Factbox-Who are the suspected Skripal poisoning behind the deadly Czech explosion?
This content was published on April 18, 2021 – 18:53
MOSCOW (Reuters) – The Czech Republic has identified the same suspected Russian military intelligence officers wanted by Britain for the poisoning of former Russian spy Sergei Skripal as suspects in a deadly 2014 explosion at an ammunition depot.
The men, known by the pseudonyms Ruslan Boshirov and Alexander Petrov, are said to be part of the elite 29155 unit of the Russian GRU’s military intelligence service.
The unit, according to a 2019 New York Times report, focuses on subversion, sabotage and assassination outside of Russia. Kremlin spokesman Dmitry Peskov said after its publication that the article amounted to “pulp fiction”.
Britain charged the men in absentia with attempted murder in September 2018 after Skripal and his daughter were poisoned with the nerve agent Novichok in the English town of Salisbury in 2018. The Skripals survived, but one member of the public has died. The Kremlin has denied any involvement in the incident.
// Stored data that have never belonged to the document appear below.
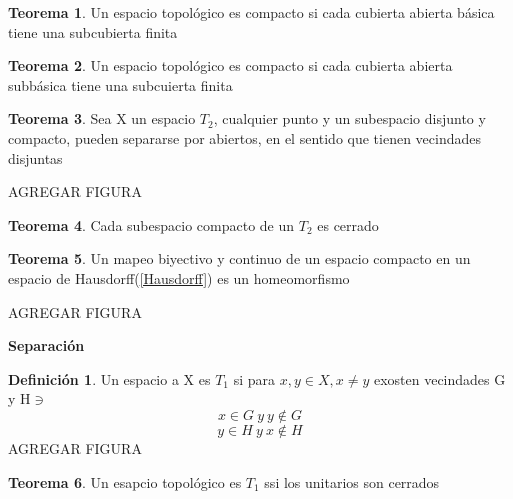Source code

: \documentclass{article}
\theoremstyle{definition}
\newtheorem{definition}{Definición}[section]
\newtheorem{theorem}{Teorema}[section]
\begin{document}

\begin{theorem}
	Un espacio topológico es compacto si cada cubierta abierta básica tiene una subcubierta finita
\end{theorem}
\begin{theorem}
	Un espacio topológico es compacto si cada cubierta abierta subbásica tiene una subcuierta finita
\end{theorem}


\begin{theorem}
	Sea X un espacio $T_2$, cualquier punto y un subespacio disjunto y compacto, pueden separarse por abiertos, en el sentido que tienen vecindades disjuntas
	
	AGREGAR FIGURA
\end{theorem}


\begin{theorem}

	Cada subespacio compacto de un $T_2$ es cerrado
\end{theorem}
\begin{theorem}
	Un mapeo biyectivo y continuo de un espacio compacto en un espacio de Hausdorff(\ref{Hausdorff}) es un homeomorfismo
	
	AGREGAR FIGURA
\end{theorem}
\begin{LARGE}
	\textbf{Separación}
\end{LARGE}
\begin{definition}
	Un espacio a X es $T_1$ si para $x,y\in X, x\neq y$ exosten vecindades G y H$\ni$
	\[x\in G \ y \ y\not\in G\]
	\[y\in H \ y \ x\not\in H\]
	AGREGAR FIGURA
\end{definition}
\begin{theorem}
	Un esapcio topológico es $T_1$ ssi los unitarios son cerrados
\end{theorem}

\end{document}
Following the Skripal attack, the Bellingcat investigation website stated that Boshirov’s real name was Anatoliy Chepiga. He said the 42-year-old was a decorated military intelligence colonel from Far Eastern Russia who had taken part in wars in Chechnya and Ukraine.
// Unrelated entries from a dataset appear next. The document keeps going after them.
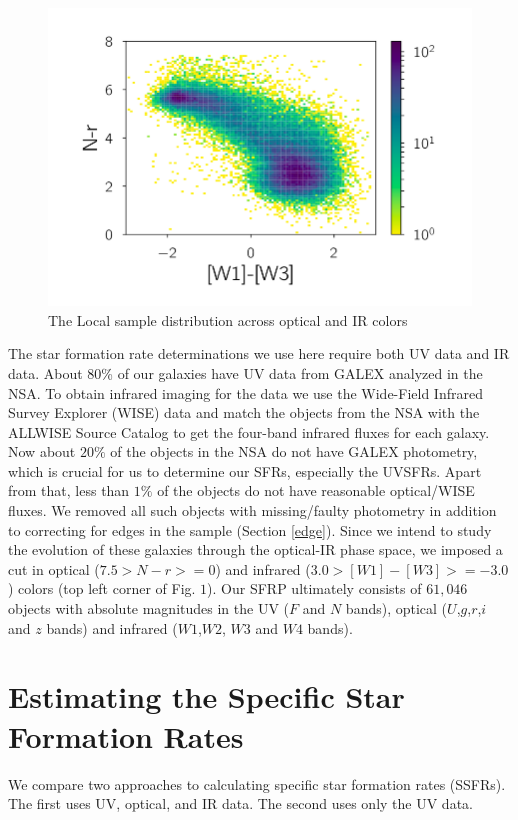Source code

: \begin{figure}
\includegraphics[width=\textwidth]{figures/sample}
\caption[Short figure name.]{The Local sample distribution across optical and IR colors
\label{fig:myInlineFigure}}
\end{figure}

The star formation rate determinations we use here require both UV data and IR data. About 80\% of our galaxies have UV data from GALEX analyzed in the NSA. To obtain infrared imaging for the data we use the Wide-Field Infrared Survey Explorer (WISE) data and match the objects from the NSA with the ALLWISE Source Catalog to get the four-band infrared fluxes for each galaxy. Now about $20\%$ of the objects in the NSA do not have GALEX photometry, which is crucial for us to determine our SFRs, especially the UVSFRs. Apart from that, less than $1\%$ of the objects do not have reasonable optical/WISE fluxes. We removed all such objects with missing/faulty photometry in addition to correcting for edges in the sample (Section \ref{edge}). Since we intend to study the evolution of these galaxies through the optical-IR phase space, we imposed a cut in optical ($7.5> N-r >=0 $) and infrared ($3.0> [W1]- [W3] >= -3.0$) colors (top left corner of Fig. $1$). Our SFRP ultimately consists of $61,046$ objects with absolute magnitudes in the UV ($F$ and $N$ bands), optical ($U$,$g$,$r$,$i$ and $z$ bands) and infrared ($W1$,$W2$, $W3$ and $W4$ bands).\\

\section{Estimating the Specific Star Formation Rates}
We compare two approaches to calculating specific star formation rates (SSFRs). The first uses UV, optical, and IR data. The second uses only the UV data.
Asked at the time about the Bellingcat report, Kremlin spokesman Dmitry Peskov said: “A lot of people look alike, but I can’t tell you who this citizen is who was pointed out in this investigation.”
After President Vladimir Putin called on the Skripal poisoning suspects to come forward and tell their story, they gave an interview to state broadcaster RT, under their pseudonym.
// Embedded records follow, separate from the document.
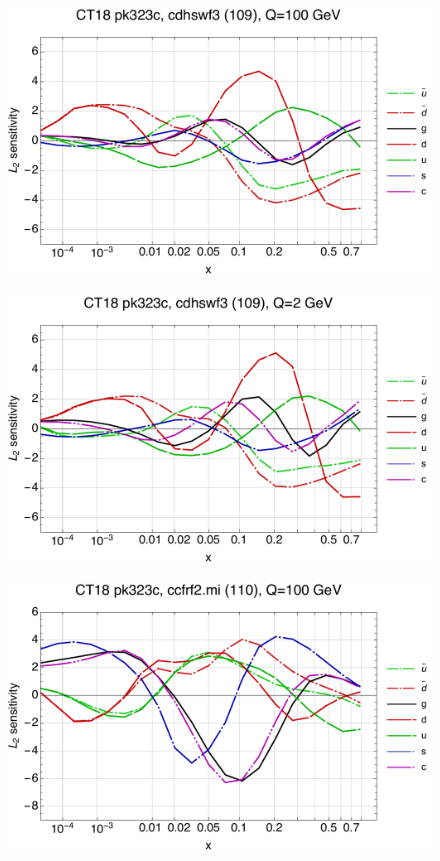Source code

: \documentclass[10pt,aps,prd,floatfix,titlepage]{revtex4}
\begin{document}
\clearpage
\begin{figure}
\includegraphics[width=\textwidth,height=0.44\textheight,keepaspectratio]{1/109_ct18nn_L2_q100_Sf_1.pdf}
\caption{}
\end{figure}
\begin{figure}
\includegraphics[width=\textwidth,height=0.44\textheight,keepaspectratio]{1/109_ct18nn_L2_q2_Sf_1.pdf}
\caption{}
\end{figure}
\clearpage
\begin{figure}
\includegraphics[width=\textwidth,height=0.44\textheight,keepaspectratio]{1/110_ct18nn_L2_q100_Sf_1.pdf}
\caption{}
\end{figure}
\end{document}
Boshirov said he was just a civilian who traveled to Salisbury in March 2018 not to poison Skripal but for sightseeing.
“There is the famous Salisbury Cathedral. It is famous not only in Europe, but around the world. It is famous for its 123 meter spire. It is famous for its clock, one of the first ever created in the world. that still works, âBoshirov said, appearing to recite information available on the cathedral’s Wikipedia page.
Boshirov said he and Petrov, the other suspect identified by Britain in the Skripal poisoning, walked around Salisbury to take in the beauty of its Gothic buildings.
Bellingcat identified Petrov as Alexander Mishkin, claiming that he was born in July 1979 in northern Russia and trained as a medical officer. He was then recruited by the GRU, according to the investigation website.
In the 2018 interview with RT, Petrov said their first attempt to visit Salisbury was cut short because “the town was covered in slush” but the couple returned on another day.
A man and woman were poisoned in the nearby town of Amesbury in June 2018 after police believed they had handled a bottle of Nina Ricci perfume containing Novichok. The woman, Dawn Sturgess, has passed away.
Petrov said the men did not travel to Britain with the perfume bottle.
“Why would men need a feminine scent?” he said.